## PREGUNTAS POR RESPONDER:
A) Responde a estas preguntas sobre el artículo de las mayorías absolutas:
(i) ¿Cuántos diputados obtuvo Felipe González en 1982?
(ii) ¿Con cuántos diputados ganó Aznar los comicios de 1996?
(iii) ¿Cuántos diputados consiguió Rajoy el 20-N de 2011?
B) Copia del artículo sobre las mayorías absolutas el fragmento que va desde "De las diez" hasta "junio de 1985).", ambos incluidos.
C) Prosigue el artículo sobre las mayorías absolutas a partir de su última frase.

## TEXTO PARA REVISAR:
+++++

Las baronías autonómicas y el despilfarro de la mayoría absoluta

EL CONFIDENCIAL 15/05/13
JOSÉ ANTONIO ZARZALEJOS

De las diez legislaturas de la democracia, sólo en cuatro los ciudadanos han otorgado mayorías absolutas. Se la regatearon a Adolfo Suárez -la derecha no compareció unida a las urnas en 1979- pese a que impulsó la Constitución, pero se la dieron a Felipe González en 1982 (202 diputados sobre 350) y en 1986 (183 escaños), porque la alternativa del PSOE fue la respuesta al frustrado golpe de Estado de 1981 y porque con los socialistas España entró en la Comunidad Económica Europea en 1986 (el acta de adhesión se firmó el 12 de junio de 1985).
La expulsión del poder del PSOE en 1996 -después de dos legislaturas de González sin mayoría absoluta- no fue tan clamorosa como se pudo esperar: Aznar ganó los comicios ese año con 156 diputados y tuvo que esperar al 2000 para lograr 184, una amplia mayoría absoluta con la que la ciudadanía premió la gestión de la crisis por el PP dándole poderes suficientes para la integración de España en el euro. Rodríguez Zapatero no obtuvo ninguna mayoría absoluta, ni en 2004 ni en 2008, y Rajoy aparcó al PSOE en su tercer intento el 20-N de 2011 con una mayoría absoluta superior a la de Aznar: 186 diputados, que es con la que gobierna desde hace ya casi dieciséis meses. De nuevo, el electorado le otorgó este poder exorbitante para sacar al país de la crisis tras siete años de socialismo, tres de los cuales fueron literalmente desastrosos y los cuatro primeros de invertebración de España y de dilución de los valores de la transición. Las mayorías absolutas se han concedido por el electorado siempre para solucionar problemas excepcionales o adoptar iniciativas decisivas.

+++++

## DATOS REGISTRADOS:
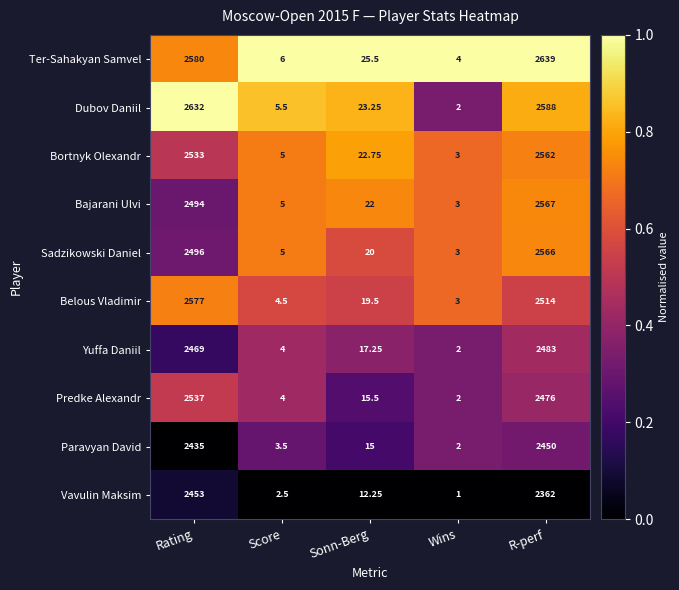

Is the value of Belous Vladimir at Wins greater than the value of Bortnyk Olexandr at Sonn-Berg?

No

+++++

## RESPUESTAS:
A)
(i) 202 diputados.
(ii) 156 diputados.
(iii) 186 diputados.

B)
De las diez legislaturas de la democracia, sólo en cuatro los ciudadanos han otorgado mayorías absolutas. Se la regatearon a Adolfo Suárez -la derecha no compareció unida a las urnas en 1979- pese a que impulsó la Constitución, pero se la dieron a Felipe González en 1982 (202 diputados sobre 350) y en 1986 (183 escaños), porque la alternativa del PSOE fue la respuesta al frustrado golpe de Estado de 1981 y porque con los socialistas España entró en la Comunidad Económica Europea en 1986 (el acta de adhesión se firmó el 12 de junio de 1985).

C)
Las mayorías absolutas se han concedido por el electorado siempre para solucionar problemas excepcionales o adoptar iniciativas decisivas

Ahora estamos en condiciones de contemplar cómo, obscenamente, el Gobierno del PP dilapida un extraordinario e inédito poder político, superior al de los socialistas en 1982 porque al obtenido en las generales del 20-N de 2011 hay que añadir el local y autonómico alcanzado el 22 de mayo de ese mismo año. Las cosas se iniciaron torcidamente con el decreto ley de diciembre de 2011 de medidas urgentes que incumplía la primera promesa electoral -subió el impuesto de la renta-, fueron a peor con la tardanza en la presentación de los presupuestos generales de 2012 para no comprometer la victoria por mayoría absoluta de Javier Arenas en Andalucía -que se frustró- y se sumieron en el peor de los diagnósticos con la gestión de la crisis de Bankia, al tiempo que el propio Rajoy reconocía que la realidad le impedía cumplir con su programa. 
Pero a partir del estallido del llamado caso Bárcenas y la conversión del presidente en un holograma de sí mismo, presente en la vida española a través de las TV de plasma, en combinación con una gestión desastrosa de la comunicación gubernamental -una responsabilidad que la vicepresidenta no sabe cómo asumir ni manejar en su condición de portavoz del Gobierno-, otra no menos desastrosa de las presuntas irregularidades en la financiación del partido y, por fin, un 26-A que ofreció un recital de impotencia gubernamental para combatir la crisis (terrorífico cuadro macroeconómico 2013-16), la sensación de funcionalidad de la mayoría absoluta se ha volatilizado.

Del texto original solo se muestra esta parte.